1799: Napoleon Bonaparte participates in a coup and declares himself dictator of France.
1877: Alexander Graham Bell's Bell Telephone Company leases first phones to Prime Minister Alexander Mackenzie; but backdates lease to Sept. 21, 1877.
1900: Russia completes its occupation of Manchuria.
1935: Japanese troops invade Shanghai, China.
1938: Nazis kill 35 Jews, arrest thousands and destroy Jewish synagogues, homes and stores throughout Germany. The event becomes known as Kristallnacht, the night of the shattered glass.
1965: Roger Allen LaPorte, a 22-year-old former seminarian and a member of the Catholic worker movement, immolates himself at the United Nations in New York City in protest of the Vietnam War.

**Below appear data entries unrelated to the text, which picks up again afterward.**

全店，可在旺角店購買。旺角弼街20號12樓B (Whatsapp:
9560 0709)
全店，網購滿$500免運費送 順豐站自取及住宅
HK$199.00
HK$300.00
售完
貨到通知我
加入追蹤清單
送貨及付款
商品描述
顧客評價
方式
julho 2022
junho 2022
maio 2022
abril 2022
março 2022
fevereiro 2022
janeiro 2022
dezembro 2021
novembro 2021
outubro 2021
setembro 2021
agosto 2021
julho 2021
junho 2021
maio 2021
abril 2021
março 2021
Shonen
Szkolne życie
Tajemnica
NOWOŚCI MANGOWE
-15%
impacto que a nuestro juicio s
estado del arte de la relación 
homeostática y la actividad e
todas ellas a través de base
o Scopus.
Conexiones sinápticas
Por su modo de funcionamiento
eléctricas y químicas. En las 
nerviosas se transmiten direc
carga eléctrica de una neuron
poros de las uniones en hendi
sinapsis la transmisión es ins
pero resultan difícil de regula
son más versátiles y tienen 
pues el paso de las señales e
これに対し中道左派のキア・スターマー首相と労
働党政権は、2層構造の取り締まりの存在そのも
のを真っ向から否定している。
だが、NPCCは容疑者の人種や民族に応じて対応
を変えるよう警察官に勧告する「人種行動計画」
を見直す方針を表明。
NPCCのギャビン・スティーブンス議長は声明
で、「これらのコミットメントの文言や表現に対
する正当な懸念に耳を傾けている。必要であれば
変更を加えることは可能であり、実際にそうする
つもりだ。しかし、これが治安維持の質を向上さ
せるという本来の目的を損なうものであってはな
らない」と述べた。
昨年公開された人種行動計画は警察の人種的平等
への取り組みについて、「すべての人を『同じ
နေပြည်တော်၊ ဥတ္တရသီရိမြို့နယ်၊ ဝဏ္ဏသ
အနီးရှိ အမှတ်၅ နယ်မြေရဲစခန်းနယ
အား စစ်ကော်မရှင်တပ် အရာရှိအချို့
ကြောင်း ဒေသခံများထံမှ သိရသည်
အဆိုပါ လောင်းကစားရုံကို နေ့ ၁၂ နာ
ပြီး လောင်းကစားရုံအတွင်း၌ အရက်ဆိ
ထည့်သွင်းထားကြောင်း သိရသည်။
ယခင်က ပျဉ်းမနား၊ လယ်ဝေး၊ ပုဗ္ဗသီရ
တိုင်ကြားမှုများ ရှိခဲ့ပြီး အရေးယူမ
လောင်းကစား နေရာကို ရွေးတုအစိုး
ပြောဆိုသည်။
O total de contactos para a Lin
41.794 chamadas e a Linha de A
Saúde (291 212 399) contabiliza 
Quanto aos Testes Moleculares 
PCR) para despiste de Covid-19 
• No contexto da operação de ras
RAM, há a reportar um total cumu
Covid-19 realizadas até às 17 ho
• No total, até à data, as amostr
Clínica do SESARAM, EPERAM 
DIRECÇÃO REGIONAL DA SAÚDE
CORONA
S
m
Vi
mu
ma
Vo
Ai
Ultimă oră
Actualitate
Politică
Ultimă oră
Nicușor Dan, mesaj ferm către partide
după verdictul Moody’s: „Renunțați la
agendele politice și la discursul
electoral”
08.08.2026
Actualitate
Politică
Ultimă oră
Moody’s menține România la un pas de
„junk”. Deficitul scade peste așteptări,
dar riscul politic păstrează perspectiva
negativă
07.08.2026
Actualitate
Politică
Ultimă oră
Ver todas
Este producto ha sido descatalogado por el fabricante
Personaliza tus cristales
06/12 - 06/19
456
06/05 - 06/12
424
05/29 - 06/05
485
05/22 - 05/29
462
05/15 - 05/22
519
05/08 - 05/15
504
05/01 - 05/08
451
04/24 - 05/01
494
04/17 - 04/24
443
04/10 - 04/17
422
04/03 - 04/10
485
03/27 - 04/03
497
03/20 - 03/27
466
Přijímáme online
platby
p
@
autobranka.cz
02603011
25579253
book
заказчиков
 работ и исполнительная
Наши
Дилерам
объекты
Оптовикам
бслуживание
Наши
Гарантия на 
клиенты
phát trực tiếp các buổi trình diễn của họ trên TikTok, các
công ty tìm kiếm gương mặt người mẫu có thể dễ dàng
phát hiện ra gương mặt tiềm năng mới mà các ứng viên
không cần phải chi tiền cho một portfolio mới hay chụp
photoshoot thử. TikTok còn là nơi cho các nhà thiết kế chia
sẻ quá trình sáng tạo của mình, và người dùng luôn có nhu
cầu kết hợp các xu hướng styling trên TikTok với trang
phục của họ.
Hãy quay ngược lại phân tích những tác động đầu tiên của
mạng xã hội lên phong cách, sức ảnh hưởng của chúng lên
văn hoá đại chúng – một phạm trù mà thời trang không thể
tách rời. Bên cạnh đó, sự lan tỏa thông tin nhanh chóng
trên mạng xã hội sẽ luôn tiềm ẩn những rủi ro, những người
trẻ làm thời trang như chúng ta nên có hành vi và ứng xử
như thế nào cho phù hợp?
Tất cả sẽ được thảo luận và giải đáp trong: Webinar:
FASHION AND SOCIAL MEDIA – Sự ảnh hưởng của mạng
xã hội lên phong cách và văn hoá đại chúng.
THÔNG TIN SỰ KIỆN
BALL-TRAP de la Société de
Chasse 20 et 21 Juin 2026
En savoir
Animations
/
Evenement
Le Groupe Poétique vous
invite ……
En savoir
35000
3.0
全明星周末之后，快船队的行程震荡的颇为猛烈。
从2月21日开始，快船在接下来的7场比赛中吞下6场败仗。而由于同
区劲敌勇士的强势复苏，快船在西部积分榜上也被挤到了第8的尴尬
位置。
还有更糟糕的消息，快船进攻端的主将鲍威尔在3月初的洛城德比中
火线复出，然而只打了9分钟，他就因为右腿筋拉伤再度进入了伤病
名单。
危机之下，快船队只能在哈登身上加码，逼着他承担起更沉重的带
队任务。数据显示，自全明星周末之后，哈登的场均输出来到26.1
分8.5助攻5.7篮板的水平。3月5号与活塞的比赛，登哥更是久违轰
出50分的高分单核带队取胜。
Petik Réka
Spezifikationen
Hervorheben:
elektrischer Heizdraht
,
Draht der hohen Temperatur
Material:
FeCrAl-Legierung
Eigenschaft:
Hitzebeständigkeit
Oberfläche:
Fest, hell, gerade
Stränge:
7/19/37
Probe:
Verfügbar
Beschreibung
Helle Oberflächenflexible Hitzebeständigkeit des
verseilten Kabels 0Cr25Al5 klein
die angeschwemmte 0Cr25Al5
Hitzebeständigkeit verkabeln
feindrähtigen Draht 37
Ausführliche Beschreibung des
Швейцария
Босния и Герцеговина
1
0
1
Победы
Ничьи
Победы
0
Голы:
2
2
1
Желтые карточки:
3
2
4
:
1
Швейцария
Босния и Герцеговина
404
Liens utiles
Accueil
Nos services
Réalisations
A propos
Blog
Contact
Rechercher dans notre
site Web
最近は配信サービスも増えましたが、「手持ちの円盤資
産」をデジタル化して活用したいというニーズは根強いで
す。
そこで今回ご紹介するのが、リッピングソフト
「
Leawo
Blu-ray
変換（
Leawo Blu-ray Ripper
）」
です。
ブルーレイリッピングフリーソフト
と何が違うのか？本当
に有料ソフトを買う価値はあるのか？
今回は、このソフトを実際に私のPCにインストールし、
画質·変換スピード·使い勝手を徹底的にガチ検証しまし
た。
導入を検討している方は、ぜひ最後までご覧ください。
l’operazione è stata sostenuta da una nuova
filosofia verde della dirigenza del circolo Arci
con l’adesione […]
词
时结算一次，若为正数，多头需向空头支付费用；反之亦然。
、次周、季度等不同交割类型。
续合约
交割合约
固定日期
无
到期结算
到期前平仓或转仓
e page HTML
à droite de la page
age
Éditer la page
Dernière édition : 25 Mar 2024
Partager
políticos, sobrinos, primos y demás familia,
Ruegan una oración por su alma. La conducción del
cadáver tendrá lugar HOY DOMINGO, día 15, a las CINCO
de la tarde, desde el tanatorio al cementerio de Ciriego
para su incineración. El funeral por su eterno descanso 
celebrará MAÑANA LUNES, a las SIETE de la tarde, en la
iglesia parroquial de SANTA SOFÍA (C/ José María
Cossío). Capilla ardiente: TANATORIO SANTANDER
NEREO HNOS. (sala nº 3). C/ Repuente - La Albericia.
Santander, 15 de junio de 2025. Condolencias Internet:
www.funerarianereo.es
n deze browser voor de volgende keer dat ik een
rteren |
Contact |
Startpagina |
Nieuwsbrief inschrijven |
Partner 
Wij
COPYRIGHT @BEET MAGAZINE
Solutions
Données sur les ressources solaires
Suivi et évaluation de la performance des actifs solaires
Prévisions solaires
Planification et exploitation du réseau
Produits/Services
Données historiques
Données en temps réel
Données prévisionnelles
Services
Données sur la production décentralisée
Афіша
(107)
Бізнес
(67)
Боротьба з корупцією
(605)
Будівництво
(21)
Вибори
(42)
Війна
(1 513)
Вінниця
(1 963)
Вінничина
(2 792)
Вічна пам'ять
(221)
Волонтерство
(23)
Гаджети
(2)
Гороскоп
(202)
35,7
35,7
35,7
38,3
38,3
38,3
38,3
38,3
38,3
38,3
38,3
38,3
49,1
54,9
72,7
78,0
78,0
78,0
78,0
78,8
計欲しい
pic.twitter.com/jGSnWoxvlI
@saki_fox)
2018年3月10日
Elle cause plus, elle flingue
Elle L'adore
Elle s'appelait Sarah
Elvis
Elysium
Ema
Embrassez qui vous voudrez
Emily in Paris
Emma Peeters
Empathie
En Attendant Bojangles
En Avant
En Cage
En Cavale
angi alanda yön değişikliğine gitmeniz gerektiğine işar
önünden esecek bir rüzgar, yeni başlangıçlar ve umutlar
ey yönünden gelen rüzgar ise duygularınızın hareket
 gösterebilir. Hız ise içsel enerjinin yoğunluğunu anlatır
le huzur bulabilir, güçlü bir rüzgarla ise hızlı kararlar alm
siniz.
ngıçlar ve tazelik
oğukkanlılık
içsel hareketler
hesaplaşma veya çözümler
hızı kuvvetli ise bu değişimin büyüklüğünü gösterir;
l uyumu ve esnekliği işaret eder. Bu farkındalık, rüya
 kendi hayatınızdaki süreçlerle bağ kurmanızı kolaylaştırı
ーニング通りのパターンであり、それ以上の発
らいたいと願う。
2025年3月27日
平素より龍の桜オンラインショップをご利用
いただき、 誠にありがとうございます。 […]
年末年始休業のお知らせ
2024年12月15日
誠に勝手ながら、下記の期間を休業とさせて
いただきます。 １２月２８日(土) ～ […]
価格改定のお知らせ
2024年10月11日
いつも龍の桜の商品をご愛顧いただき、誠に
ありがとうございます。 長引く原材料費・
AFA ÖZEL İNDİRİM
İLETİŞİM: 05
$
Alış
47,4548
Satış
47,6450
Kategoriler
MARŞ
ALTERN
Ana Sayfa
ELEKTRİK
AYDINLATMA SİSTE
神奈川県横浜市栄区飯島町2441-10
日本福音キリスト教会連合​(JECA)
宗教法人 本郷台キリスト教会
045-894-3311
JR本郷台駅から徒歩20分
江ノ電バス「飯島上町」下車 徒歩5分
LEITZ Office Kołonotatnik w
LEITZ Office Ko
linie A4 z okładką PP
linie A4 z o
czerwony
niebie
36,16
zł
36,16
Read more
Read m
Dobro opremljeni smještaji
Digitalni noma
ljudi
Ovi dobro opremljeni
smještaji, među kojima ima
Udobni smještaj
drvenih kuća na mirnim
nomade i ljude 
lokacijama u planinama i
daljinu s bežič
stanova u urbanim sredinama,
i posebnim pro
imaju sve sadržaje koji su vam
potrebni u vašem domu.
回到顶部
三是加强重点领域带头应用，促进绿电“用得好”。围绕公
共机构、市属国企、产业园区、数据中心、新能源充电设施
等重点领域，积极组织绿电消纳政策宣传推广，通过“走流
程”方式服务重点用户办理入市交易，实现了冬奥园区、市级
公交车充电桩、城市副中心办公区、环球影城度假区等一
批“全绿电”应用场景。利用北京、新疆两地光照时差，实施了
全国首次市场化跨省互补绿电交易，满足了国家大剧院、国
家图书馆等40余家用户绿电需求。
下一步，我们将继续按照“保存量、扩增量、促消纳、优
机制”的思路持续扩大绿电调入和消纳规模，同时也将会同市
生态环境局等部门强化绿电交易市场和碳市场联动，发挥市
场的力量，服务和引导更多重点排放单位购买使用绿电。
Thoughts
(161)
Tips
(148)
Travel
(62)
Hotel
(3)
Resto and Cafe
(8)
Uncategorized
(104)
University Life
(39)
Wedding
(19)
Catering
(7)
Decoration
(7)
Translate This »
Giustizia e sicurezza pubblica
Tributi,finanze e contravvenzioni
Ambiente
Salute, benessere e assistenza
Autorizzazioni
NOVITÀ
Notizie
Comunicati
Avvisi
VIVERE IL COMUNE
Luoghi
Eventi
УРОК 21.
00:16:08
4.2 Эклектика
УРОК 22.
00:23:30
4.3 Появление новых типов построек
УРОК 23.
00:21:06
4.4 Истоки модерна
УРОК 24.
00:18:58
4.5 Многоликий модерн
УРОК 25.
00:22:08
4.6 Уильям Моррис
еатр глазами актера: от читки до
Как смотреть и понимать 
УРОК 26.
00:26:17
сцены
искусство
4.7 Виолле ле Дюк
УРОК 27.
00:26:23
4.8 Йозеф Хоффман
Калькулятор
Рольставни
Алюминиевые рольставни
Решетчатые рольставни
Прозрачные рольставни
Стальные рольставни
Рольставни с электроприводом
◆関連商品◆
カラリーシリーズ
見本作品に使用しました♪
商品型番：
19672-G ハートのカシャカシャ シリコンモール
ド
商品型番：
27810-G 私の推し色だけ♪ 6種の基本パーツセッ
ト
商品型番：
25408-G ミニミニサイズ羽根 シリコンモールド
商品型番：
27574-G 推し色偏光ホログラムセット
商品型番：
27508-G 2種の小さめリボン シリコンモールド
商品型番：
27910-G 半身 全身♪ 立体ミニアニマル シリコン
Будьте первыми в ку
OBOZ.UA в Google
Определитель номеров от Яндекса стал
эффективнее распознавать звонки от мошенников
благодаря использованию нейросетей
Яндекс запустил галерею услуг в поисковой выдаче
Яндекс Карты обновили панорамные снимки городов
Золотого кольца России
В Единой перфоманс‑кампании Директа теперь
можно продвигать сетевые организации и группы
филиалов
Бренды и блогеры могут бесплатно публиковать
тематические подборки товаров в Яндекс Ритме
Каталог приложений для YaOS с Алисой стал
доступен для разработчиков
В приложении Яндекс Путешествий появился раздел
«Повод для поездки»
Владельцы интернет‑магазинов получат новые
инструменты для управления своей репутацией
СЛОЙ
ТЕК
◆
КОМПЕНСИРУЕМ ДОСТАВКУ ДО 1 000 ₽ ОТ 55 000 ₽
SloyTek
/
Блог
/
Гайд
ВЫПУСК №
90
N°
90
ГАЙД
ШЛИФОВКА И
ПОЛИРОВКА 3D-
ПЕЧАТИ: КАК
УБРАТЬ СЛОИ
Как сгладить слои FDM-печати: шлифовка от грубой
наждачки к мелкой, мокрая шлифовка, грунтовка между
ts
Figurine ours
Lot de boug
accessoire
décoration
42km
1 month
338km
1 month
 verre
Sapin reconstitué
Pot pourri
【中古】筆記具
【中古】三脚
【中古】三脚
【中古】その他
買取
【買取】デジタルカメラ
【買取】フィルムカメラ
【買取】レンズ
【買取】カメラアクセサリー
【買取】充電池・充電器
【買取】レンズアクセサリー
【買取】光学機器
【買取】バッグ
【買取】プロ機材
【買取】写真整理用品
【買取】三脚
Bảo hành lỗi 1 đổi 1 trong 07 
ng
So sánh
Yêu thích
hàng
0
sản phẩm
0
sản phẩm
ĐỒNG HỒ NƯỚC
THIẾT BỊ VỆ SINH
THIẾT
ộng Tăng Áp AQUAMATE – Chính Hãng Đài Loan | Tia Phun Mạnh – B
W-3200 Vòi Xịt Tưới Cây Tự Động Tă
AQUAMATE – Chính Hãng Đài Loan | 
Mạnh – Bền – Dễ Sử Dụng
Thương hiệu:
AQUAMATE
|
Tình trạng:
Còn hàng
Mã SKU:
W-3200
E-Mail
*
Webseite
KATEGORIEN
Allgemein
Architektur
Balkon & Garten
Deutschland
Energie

1965: Nine Northeastern states and parts of Canada go dark in the worst power failure in history, when a switch at a station near Niagara Falls fails.
1967: NASA launches Apollo 4 into orbit with the first successful test of a Saturn V rocket.
1983: Alfred Heineken, beer brewer from Amsterdam, is kidnapped and held for a ransom of more than $10 million.
1989: The Berlin Wall is opened after dividing the city for 28 years.
2007: German Bundestag passes controversial bill mandating storage of citizens' telecommunications traffic data for six months without probable cause.